La inteligencia artificial (IA) ha dado un salto enorme en los últimos años, especialmente en su capacidad para generar imágenes. Algunas veces estas son tan reales que incluso nos cuesta dudar de su autenticidad. Esta evolución, que tiene aplicaciones muy positivas en muchos sectores, también está siendo aprovechada con malas intenciones para cometer fraudes.
Uno de los más preocupantes golpea directamente al comercio electrónico y consiste en la creación por parte de usuarios de imágenes falsas de productos supuestamente defectuosos para reclamar reembolsos o compensaciones económicas de forma indebida.
Según advierte Logicalis Spain, proveedor global de servicios tecnológicos, esta práctica está creciendo rápidamente en sectores como la comida rápida, la moda, la electrónica o el mobiliario. Hoy, cualquier usuario con acceso a herramientas de IA generativa puede crear en solo unos segundos fotografías hiperrealistas de productos dañados que nunca han existido.
Manipulación digital
El fraude se basa en lo que los expertos denominan deepfakes visuales: imágenes completamente falsas o manipuladas digitalmente que simulan roturas, desperfectos, manchas, embalajes deteriorados o productos en mal estado. Estas pruebas visuales se envían después a las plataformas de comercio electrónico, servicios de atención al cliente o aplicaciones de reparto para exigir una devolución.
Se han documentado casos de teléfonos móviles con pantallas rotas, prendas de ropa con supuestos descosidos o manchas inexistentes, e incluso hamburguesas o pedidos de comida rápida recreados digitalmente para aparentar mal estado o contaminación. En muchos casos, el sistema aprueba el reembolso sin exigir la devolución física del producto, especialmente cuando se trata de artículos de poco valor.
Imágenes poco fiables
Este tipo de fraude encuentra un terreno fértil en las actuales políticas de devolución, diseñadas para facilitar la experiencia del cliente. En el comercio online, a menudo resulta más caro gestionar la recogida de un producto que devolver directamente el dinero, por lo que algunas empresas optan por hacer el reembolso sin verificar físicamente el artículo, lo que está desencadenando abusos masivos.
Medios internacionales alertan de que el problema va en aumento porque afecta a uno de los pilares del comercio digital moderno: la confianza en la prueba visual. Muchas plataformas basan la resolución de las incidencias en las fotografías que aportada el comprador, un sistema rápido y eficiente que ahora se ve perjudicado por la pérdida de fiabilidad de las imágenes.
Los expertos coinciden en que la enorme calidad de las imágenes generadas por IA dificulta mucho la detección del fraude.
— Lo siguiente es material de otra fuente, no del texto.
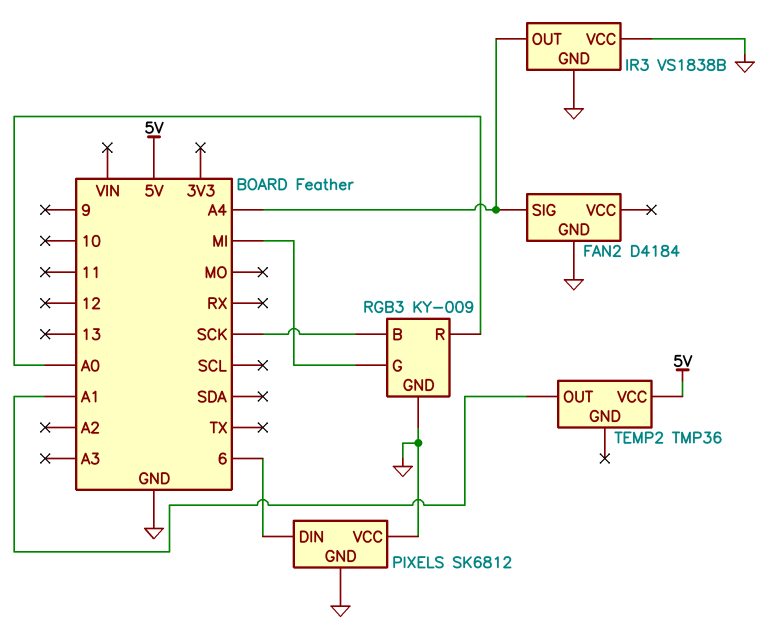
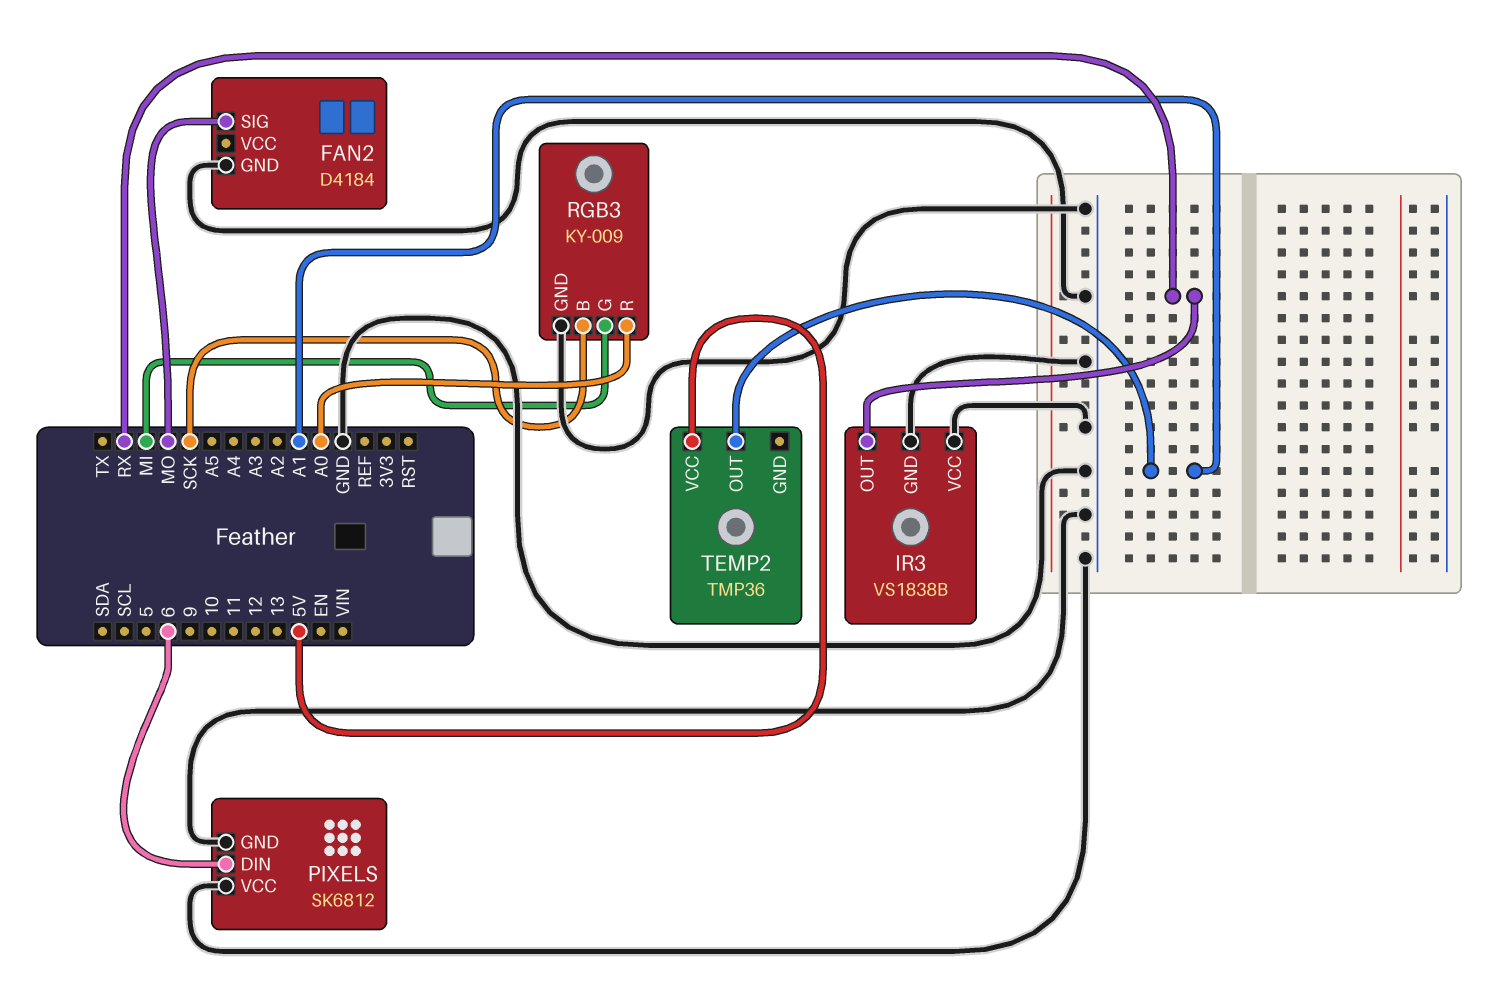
FAN2 pin SIG: A4 -> MO
IR3 pin OUT: A4 -> RX

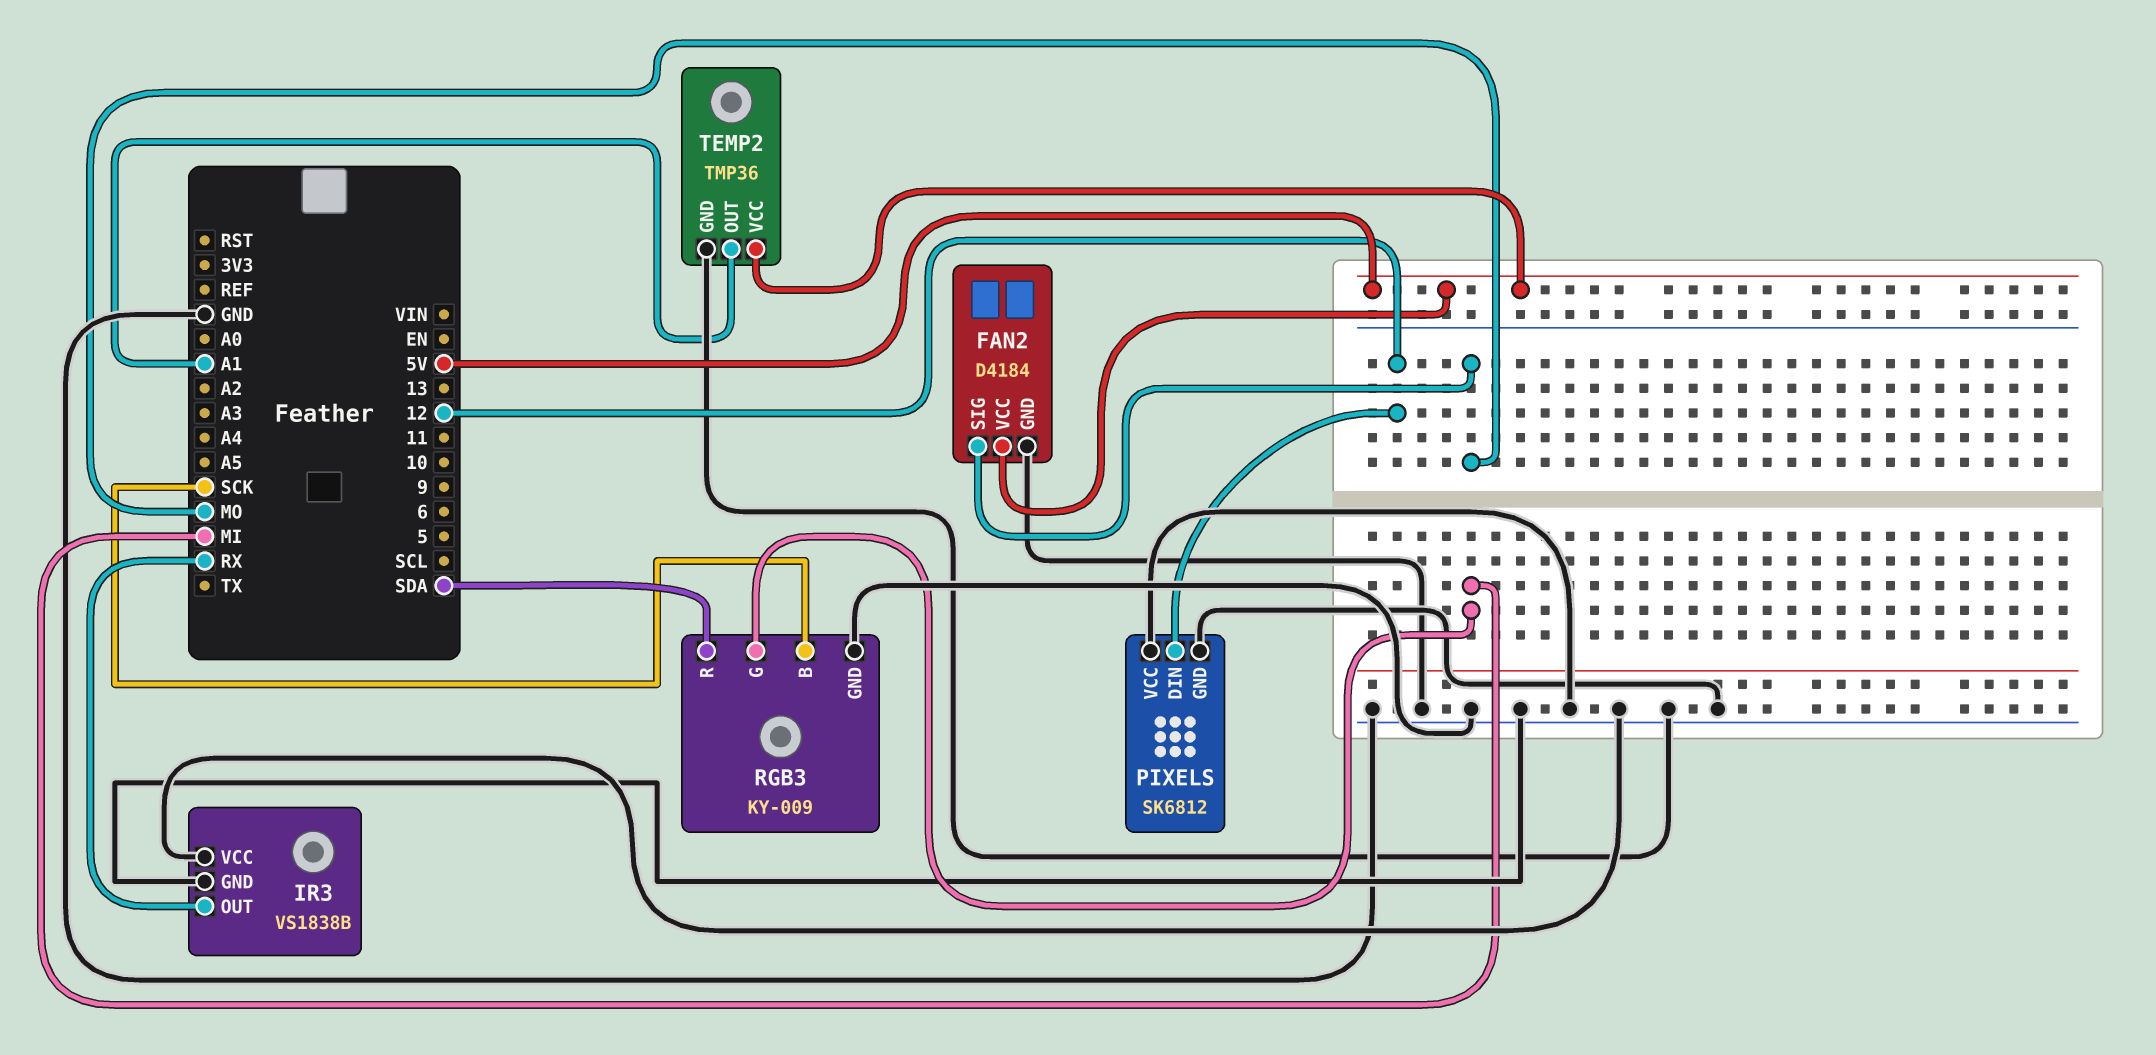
FAN2 pin VCC: none -> 5V
PIXELS pin DIN: 6 -> 12
RGB3 pin R: A0 -> SDA
TEMP2 pin GND: none -> GND

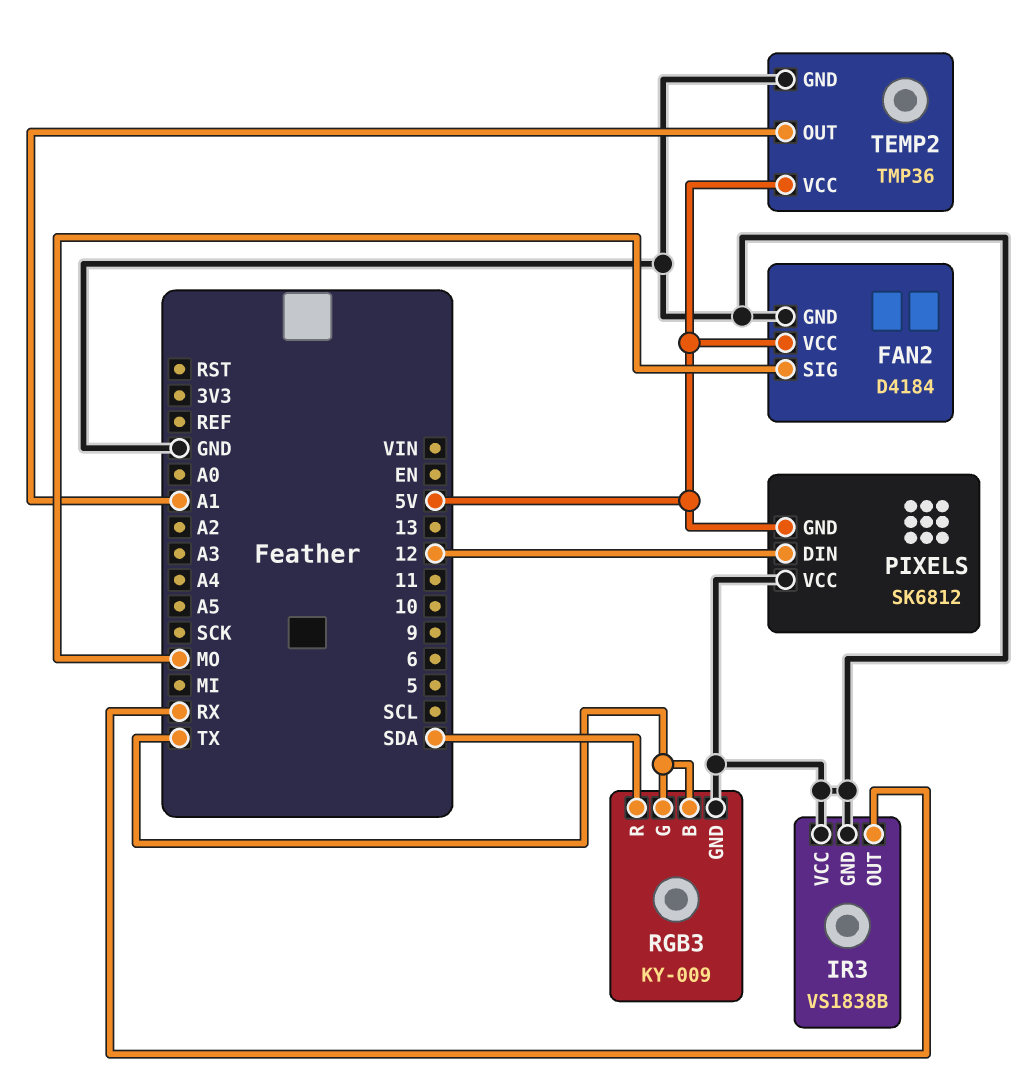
PIXELS pin GND: GND -> 5V
RGB3 pin B: SCK -> TX
RGB3 pin G: MI -> TX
Estas fotografías tienen sombras, texturas y una coherencia visual suficientes para superar filtros automáticos y revisiones humanas rápidas. En algunos mercados ya se ha detectado incluso la venta de paquetes de imágenes falsas diseñadas específicamente para estafar.
Impacto del fraude
El impacto de este fraude no solo se limita a las pérdidas económicas, sino que también existe un daño reputacional para las marcas. Especialmente, en sectores como la restauración, una imagen de un producto en mal estado puede afectar directamente a la percepción pública y a las reseñas online.
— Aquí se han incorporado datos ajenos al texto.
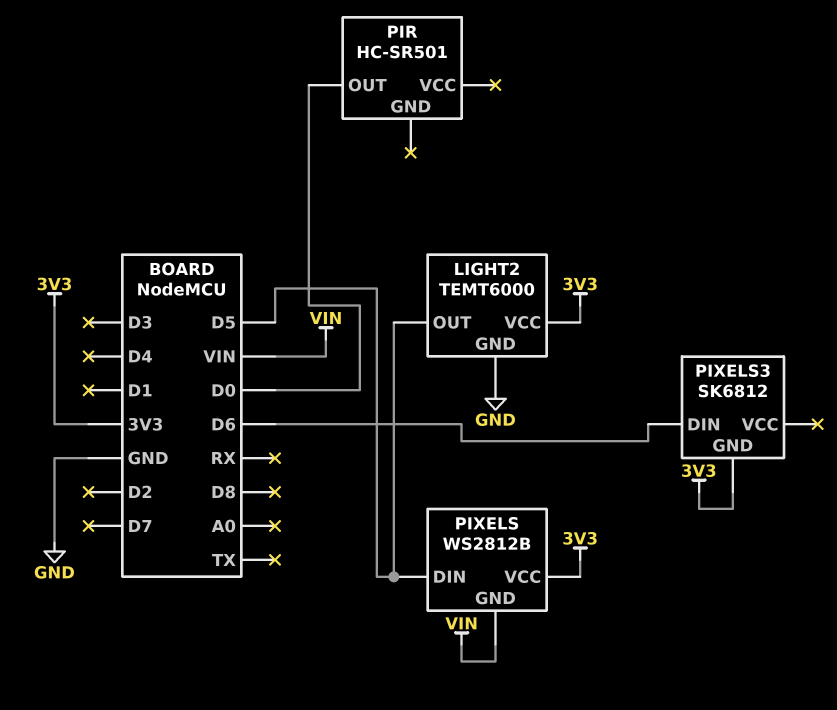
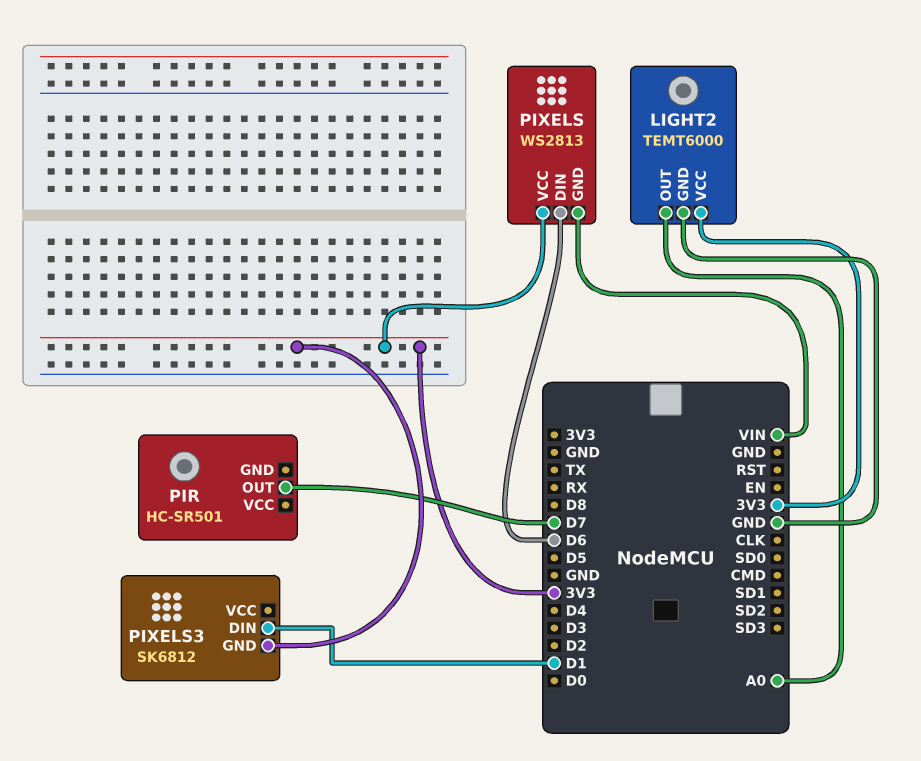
LIGHT2 pin OUT: D5 -> A0
PIR pin OUT: D0 -> D7
PIXELS: WS2812B -> WS2813
PIXELS pin DIN: D5 -> D6
PIXELS3 pin DIN: D6 -> D1

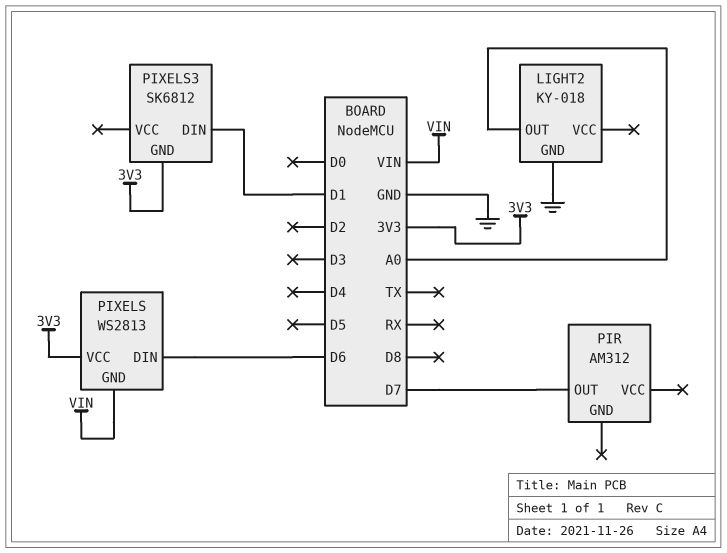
LIGHT2: TEMT6000 -> KY-018
LIGHT2 pin VCC: 3V3 -> none
PIR: HC-SR501 -> AM312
Ante este escenario, las empresas están empezando a reforzar sus sistemas de defensa para poder distinguir contenido auténtico de material falso. Entre las medidas que se plantean destacan la verificación inteligente de imágenes, el análisis automatizado de patrones sospechosos, modelos de riesgo basados en datos y estrategias de trazabilidad digital.
"El reto no consiste en convertir cada reclamación en una investigación forense, sino en integrar tecnología, procesos y cultura digital para actuar con mayor inteligencia y anticipación", explica Ramón Rico Gómez, de Cybersecurity Operations Manager, citado por Infobae. El objetivo, subraya, es proteger el sistema sin romper la confianza con el consumidor honesto.
El problema es que este abuso tiene consecuencias para los consumidores honrados. Y es que, a medida que el fraude se extiende, las plataformas endurecen sus políticas de devolución, exigen más pruebas, alargan los plazos y aplican controles adicionales. En la práctica, quienes cumplen las normas acaban pagando el precio de los abusos ajenos.